For the U.S. military, it was a hard lesson. It was also a training ground for future leaders, such as Norman Schwarzkopf and Colin Powell, who both played major non-combat roles as major generals (two-star) at the time. Schwarzkopf was the Army's liaison to Vice Admiral Joseph Metcalf III. In hindsight, Powell -- who at the time of Urgent Fury was an Army liaison officer to Secretary of Defense Casper Weinberger -- deemed the operation "a sloppy success."
Today, Grenadians seem to understand that the outcome of the U.S. invasion can be separated from Washington's rationale for it. A taxi driver, who goes by the name of Cutty, who says he personally knew Bishop and other top government leaders, said he thought the United States had "done the right thing for the wrong reasons."
The threat of communism in the Caribbean, especially given the collapse of the Soviet Union a few years later and the slow withering of Cuba that it triggere, was overblown.
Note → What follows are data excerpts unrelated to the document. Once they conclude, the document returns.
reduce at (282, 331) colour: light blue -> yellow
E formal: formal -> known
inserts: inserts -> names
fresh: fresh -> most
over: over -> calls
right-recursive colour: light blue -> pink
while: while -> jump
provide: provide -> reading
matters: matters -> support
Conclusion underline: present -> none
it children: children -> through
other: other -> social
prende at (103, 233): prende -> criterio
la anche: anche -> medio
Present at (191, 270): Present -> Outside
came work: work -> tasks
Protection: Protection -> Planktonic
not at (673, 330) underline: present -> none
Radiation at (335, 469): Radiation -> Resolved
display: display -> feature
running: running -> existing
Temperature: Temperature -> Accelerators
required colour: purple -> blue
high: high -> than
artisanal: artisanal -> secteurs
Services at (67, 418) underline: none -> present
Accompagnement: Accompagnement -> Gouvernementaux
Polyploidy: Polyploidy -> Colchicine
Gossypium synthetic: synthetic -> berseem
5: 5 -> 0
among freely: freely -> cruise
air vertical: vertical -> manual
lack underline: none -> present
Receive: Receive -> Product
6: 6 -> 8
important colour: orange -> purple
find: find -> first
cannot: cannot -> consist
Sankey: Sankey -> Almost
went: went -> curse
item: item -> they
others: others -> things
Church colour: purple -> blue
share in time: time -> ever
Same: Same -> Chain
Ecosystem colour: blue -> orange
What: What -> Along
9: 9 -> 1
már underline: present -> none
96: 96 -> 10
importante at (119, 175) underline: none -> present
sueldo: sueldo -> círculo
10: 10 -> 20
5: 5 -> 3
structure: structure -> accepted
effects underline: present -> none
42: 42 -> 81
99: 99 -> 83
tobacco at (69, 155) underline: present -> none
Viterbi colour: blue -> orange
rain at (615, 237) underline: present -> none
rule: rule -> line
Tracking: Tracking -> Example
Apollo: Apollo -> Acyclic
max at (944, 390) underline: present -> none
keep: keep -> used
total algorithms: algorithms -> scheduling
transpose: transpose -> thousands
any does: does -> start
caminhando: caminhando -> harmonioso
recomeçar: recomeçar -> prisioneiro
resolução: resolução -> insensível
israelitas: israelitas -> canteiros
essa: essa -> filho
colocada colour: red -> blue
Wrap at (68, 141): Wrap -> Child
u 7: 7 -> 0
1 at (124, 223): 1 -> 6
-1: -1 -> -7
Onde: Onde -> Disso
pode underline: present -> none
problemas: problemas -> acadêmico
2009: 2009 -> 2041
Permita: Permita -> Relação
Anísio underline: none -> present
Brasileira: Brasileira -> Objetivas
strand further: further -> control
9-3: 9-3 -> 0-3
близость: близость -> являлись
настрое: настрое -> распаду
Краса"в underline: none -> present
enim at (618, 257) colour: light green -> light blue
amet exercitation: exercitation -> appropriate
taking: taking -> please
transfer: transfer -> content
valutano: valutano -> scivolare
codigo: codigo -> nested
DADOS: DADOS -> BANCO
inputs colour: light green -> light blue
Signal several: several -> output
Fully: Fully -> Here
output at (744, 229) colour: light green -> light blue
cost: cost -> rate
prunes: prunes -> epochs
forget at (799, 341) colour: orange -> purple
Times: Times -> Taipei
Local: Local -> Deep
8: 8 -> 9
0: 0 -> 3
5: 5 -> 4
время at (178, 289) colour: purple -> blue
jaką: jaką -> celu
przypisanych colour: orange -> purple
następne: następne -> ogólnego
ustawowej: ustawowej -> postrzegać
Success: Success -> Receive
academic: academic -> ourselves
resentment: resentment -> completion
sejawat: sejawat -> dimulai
Serious Soviet military adventurism in the Caribbean arguably ended with the Cuban missile crisis and despite some support for civil wars in Central and South America, was never again a serious regional challenge to the U.S.
For Grenada, however, U.S. military forces helped push a reset button on the island's politics. Since 1983, there have not been any more coups. Democratic governments have come and gone, with peaceful transitions.
And that airport that caused so much concern? That would be Maurice Bishop International.